Simple Composition of Two Scenes
The first goal of our project is to compose an object from one scene into another. To achieve this, we load a static model trained on one scene and a dynamic model trained on a different scene, then run Dynamic NeRF inference to get the composed image as shown in the figure below.
Transformation could also be applied to change the position of dynamic object:
Masked Dynamic Model
In the baseline, the dynamic model learns dynamic objects and their surroundings. We use a mask based on ground truth segmentation when training the dynamic model to only learn the dynamic objects.
As we can see in this composed umbrella scene comparison, our masked version will have a more realistic color of the foreground object (umbrella) than the baseline. We infer this is due to the better blending factor prediction that reduces the blue color from the static model (people in the background).
Novel View Mask Loss
The prediction of the blending factor will often fail on the edges of a frame since this part of the novel view is not present in the training frame at the same timestep. This will cause the dynamic model to render several foreground objects and artifacts.

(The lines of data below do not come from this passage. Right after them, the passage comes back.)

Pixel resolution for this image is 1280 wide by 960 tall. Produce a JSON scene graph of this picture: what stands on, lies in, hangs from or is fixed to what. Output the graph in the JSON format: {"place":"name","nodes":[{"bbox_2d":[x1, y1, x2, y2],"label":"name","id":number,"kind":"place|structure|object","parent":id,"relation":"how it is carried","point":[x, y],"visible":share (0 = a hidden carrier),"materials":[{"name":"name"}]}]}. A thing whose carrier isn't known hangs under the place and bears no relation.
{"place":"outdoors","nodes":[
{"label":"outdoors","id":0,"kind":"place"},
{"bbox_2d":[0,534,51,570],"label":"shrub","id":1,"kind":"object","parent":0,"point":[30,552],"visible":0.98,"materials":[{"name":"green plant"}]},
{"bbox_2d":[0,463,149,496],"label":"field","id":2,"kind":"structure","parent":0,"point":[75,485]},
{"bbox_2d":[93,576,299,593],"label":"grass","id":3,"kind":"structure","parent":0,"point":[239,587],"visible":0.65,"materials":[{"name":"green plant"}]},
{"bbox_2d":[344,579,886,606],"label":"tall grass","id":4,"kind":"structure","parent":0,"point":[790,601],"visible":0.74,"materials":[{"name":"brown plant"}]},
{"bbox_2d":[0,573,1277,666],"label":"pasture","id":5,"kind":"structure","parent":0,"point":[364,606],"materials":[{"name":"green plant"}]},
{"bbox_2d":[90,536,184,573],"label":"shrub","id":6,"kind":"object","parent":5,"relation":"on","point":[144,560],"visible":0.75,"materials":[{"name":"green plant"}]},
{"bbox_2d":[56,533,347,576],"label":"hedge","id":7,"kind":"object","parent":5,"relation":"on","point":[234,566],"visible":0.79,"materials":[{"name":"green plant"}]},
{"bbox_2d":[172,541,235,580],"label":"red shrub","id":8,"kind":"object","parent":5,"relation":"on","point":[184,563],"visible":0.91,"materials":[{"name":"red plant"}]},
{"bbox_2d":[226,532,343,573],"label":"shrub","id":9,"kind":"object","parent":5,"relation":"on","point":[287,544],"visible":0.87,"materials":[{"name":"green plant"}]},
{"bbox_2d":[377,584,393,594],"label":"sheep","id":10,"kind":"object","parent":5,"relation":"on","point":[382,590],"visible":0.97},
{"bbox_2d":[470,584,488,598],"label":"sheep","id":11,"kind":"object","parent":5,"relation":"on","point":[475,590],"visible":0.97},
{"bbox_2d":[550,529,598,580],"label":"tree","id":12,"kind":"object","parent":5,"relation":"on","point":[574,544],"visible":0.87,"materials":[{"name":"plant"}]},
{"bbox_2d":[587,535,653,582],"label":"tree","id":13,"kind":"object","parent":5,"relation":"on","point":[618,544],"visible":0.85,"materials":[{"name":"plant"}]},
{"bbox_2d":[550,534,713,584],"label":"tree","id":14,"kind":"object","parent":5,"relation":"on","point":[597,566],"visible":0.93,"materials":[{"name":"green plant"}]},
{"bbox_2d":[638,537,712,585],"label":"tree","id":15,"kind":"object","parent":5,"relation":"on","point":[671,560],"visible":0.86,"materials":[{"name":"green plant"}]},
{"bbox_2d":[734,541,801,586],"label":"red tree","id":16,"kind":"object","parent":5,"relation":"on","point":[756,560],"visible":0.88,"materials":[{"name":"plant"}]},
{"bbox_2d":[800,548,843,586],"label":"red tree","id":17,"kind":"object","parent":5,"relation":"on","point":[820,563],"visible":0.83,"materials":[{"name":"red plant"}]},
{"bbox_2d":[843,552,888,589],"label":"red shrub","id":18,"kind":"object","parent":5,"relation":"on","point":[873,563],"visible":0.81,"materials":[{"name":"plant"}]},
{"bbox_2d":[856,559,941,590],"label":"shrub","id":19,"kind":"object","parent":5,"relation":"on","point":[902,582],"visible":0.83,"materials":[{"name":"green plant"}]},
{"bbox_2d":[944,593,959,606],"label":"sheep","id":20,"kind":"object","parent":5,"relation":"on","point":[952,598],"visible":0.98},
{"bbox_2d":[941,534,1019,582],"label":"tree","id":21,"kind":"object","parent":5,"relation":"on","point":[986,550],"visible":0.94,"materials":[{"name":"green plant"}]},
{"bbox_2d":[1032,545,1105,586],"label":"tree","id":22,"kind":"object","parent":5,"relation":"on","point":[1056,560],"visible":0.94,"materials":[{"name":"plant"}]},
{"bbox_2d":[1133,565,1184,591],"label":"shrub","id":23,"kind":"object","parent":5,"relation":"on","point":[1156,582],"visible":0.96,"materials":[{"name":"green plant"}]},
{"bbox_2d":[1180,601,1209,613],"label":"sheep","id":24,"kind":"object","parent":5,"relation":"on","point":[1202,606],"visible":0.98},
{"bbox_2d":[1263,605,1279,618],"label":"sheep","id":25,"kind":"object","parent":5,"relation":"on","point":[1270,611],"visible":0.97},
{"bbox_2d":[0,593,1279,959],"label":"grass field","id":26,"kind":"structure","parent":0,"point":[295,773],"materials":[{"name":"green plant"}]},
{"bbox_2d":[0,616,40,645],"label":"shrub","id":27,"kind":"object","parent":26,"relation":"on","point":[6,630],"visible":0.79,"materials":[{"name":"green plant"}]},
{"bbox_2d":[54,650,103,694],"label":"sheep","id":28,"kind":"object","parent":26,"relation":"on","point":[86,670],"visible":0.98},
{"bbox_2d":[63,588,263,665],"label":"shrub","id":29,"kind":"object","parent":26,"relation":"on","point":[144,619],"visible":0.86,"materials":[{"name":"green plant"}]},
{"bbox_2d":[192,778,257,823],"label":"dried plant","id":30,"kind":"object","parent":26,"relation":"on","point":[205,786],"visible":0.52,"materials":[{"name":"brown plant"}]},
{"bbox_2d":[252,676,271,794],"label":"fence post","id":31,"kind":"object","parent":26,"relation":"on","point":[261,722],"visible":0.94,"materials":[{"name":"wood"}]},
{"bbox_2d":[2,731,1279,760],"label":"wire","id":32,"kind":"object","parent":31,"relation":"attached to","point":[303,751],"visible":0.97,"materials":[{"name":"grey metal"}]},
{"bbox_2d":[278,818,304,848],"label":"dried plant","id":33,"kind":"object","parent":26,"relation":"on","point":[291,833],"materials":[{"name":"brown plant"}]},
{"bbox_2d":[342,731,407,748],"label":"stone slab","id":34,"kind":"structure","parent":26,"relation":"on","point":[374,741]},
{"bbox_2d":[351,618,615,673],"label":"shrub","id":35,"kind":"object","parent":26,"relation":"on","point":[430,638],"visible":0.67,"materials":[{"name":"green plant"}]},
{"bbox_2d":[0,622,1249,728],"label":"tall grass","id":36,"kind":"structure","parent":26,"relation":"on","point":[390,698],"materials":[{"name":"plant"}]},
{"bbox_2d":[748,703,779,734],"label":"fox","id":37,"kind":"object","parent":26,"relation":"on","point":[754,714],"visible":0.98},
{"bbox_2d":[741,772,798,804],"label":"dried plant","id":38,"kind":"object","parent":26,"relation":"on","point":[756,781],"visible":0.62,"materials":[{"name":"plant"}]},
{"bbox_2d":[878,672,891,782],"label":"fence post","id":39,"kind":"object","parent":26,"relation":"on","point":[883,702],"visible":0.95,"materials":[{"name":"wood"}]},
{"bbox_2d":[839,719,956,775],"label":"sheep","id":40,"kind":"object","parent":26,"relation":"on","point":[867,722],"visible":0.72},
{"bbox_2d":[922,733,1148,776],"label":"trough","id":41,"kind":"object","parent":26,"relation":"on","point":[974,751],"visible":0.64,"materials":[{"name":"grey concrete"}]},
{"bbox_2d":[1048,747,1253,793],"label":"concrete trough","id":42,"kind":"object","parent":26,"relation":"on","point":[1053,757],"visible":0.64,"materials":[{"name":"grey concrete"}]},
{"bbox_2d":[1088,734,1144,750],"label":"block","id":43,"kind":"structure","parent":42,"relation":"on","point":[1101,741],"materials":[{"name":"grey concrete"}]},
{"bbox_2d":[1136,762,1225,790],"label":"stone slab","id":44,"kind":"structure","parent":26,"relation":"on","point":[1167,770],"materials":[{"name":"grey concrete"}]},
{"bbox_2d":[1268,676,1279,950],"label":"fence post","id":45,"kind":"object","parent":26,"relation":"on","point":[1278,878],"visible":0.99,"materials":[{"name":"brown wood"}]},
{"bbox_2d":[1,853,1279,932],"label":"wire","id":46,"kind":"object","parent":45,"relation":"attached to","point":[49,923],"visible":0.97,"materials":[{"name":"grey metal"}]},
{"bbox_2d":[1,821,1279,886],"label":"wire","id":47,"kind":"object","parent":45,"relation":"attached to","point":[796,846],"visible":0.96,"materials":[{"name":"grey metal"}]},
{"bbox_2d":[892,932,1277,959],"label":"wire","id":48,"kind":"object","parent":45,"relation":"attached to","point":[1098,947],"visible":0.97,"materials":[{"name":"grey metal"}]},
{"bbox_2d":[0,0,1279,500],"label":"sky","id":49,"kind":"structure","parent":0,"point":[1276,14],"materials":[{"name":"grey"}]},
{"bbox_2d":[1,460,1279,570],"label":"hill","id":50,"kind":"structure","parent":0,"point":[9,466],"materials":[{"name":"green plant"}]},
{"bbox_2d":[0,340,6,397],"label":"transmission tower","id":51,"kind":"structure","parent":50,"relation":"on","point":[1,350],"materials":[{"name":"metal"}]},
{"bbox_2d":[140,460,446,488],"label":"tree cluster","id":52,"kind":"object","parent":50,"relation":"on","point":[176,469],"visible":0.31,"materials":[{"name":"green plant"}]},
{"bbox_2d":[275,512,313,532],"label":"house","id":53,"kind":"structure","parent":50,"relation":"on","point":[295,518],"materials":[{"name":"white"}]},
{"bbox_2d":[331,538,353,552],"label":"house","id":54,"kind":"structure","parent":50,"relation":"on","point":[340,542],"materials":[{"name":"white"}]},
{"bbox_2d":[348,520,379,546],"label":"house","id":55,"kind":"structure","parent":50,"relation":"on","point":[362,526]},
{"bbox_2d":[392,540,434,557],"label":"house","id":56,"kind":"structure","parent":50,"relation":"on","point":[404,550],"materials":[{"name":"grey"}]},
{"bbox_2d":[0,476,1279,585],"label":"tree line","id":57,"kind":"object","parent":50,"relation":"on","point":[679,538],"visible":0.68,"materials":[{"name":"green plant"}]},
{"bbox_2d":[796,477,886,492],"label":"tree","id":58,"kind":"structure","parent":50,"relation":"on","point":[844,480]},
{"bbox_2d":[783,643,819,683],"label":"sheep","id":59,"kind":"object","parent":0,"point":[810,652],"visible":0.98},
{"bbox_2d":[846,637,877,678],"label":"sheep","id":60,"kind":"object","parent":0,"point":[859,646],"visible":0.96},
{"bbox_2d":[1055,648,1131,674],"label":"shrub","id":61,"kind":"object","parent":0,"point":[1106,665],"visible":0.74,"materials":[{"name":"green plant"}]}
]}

Our solution is to use “novel view mask loss” for blending factor prediction at a novel view. Given the camera parameters, the object mask, and the depth map at one viewpoint, we can render the object mask at another given viewpoint. This solution is summarized in the figure below.
Multiple Dynamic Objects
We also explore training Dynamic NeRF on custom data that contains multiple dynamic objects moving incoherently, like the following traffic scene. After training and rendering, we see that Dynamic NeRF has many parts of the background moving, even though we explicitly pass it the object masks with cars as the dynamic objects.